今はこんな危険な穴は塞ぐ為に施術範囲を広げているが。
私は今までもそうであったように、求めている事や希望を汲み取り先回りし、叶え、
嫌な事も先回りして解消してみせ、この権力者に取り入ろうとした。
だが、当人の思いが読めないにしてもそれまでに培った想像力や社交力で懐に入るくらいは出来ると思いあがっていた私を一定以上には決して取り入らせなかった。
もう手詰まりになった私は懐に入るつもりが逆に心を捕らえられていた。
なりふり構わずどうしてもこちらを向いて欲しい、そうなった私は、取引を持ち掛けた。
私のこの能力を皇室の子孫に取り込むべきだと。誰にも言わなかった能力を打ち明ける、最終カードを切った。
側妃の末席でも、共に歩む事を許してくれ、と。
結果は今の余の立場である。
不思議なモノである。
名義上公爵家の養子を経由して、しかし家名を残す事を許されるという最大の特例を賜り、正妃となった。
不思議なモノである。
そして今や寵愛を賜り子を身籠る身である。
ほんと不思議なモノ過ぎるでしょ。
身籠ってからは暗殺や、体内の子への呪術的攻撃を避ける為に信用のおける公爵領へ避難をした。
道中、想定していた貴族連中の手駒の襲撃もあったが、マスカート卿、勇者に次ぐ転生者を拾えたのは僥倖だった。
最初見た時は今までにない歴史に残るレベルの魔物と遭遇してしまったと思ったが、読めてしまえばただの人である。
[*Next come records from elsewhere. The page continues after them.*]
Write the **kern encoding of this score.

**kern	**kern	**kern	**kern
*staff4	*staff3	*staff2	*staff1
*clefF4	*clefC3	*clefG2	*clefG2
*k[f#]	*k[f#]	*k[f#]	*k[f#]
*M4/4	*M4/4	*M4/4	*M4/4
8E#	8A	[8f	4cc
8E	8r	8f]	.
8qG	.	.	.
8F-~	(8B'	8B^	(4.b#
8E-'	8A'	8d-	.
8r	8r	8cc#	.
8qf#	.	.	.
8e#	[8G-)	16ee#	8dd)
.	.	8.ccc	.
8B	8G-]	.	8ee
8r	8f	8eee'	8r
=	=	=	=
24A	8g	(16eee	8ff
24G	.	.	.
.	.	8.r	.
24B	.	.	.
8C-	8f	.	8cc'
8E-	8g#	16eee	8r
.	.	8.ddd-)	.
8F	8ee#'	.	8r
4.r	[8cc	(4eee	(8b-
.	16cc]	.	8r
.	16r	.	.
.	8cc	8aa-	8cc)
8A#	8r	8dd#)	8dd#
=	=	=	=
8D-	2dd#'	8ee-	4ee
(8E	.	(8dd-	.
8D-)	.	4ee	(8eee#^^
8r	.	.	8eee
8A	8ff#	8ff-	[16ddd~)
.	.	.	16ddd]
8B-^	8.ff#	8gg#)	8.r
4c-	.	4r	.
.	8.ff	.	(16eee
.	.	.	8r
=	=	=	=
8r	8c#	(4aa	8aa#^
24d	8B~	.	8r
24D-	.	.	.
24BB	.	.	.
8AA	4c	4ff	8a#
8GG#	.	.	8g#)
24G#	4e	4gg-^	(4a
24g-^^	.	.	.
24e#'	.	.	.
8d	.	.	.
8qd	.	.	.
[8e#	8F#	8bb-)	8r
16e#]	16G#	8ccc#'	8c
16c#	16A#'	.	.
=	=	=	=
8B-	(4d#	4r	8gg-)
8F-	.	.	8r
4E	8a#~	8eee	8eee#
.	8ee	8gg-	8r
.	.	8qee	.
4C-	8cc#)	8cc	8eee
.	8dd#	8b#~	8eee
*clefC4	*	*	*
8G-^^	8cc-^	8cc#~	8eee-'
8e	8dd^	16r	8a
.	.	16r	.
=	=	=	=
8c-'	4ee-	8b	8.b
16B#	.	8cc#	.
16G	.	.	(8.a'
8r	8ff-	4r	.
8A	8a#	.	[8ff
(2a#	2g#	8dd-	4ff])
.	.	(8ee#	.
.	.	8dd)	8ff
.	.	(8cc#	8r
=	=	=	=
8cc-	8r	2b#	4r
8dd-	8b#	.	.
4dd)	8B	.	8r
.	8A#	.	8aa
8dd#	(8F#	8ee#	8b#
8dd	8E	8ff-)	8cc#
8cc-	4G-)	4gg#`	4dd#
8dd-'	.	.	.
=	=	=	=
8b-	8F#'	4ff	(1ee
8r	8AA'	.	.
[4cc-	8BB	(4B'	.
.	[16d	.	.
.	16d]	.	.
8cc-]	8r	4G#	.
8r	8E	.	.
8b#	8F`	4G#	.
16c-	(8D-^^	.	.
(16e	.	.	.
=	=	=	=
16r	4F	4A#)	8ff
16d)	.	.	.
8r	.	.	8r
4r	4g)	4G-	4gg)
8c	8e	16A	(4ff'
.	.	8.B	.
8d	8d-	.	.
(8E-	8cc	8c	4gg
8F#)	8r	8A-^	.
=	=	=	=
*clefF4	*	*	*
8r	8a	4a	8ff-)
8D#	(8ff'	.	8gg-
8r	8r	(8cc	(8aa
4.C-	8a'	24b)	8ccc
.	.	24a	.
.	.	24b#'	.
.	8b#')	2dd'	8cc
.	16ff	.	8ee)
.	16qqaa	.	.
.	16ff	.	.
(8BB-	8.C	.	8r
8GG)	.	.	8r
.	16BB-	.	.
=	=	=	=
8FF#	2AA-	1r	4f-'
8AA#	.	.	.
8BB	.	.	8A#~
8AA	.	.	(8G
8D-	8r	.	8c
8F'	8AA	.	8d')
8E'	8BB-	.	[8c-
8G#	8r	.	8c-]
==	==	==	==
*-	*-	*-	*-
連れの・・ヒレンだったか、かの魔法生物の方が思考が何も無い事に恐怖したものだが、作成されたばかり、とわかってしまえば可愛いモノよ。
生きた魔力溜まりになっていた頃はもう処してしまった方が手っ取り早いと思っていたし、そうも主張したがマスカート卿が反対して結局生かしたのだが。今回は卿が正解だった。
あの者は捨てるには惜しい。素直な性格も良い。
逆に以前知り合っていたもう一人の転生者、勇者殿の方が余程厄介なもの。
かの勇者は自身をこの世界の主人公と信じ込んでおり、他の者が自分を愛するのが当然と思い込んで居る。
この余に対してすら。
どこまでも不敬よ。
まあ、あの若さの上であの戦闘力だ、傲慢になるな、というのも難しいモノなのであろうがな。
警戒すべきではあるが、ソレ以上にメリットも大きい。
清濁併せ呑む、濁の存在だな。
異世界者と言う者は皆、表裏の差の少ない素直な人間なのかもしれない。
心を読んでしまう私などにはそれだけ気が休まる相手でもある。
叶うなら彼等の世界でゆっくりしてみたいものだ。
余の最愛の旦那も大陸最大の国の舵取りをする皇帝であるからな、余の好きにさせてくれる旦那様だ。
余で出来る事くらいは手助けしよう。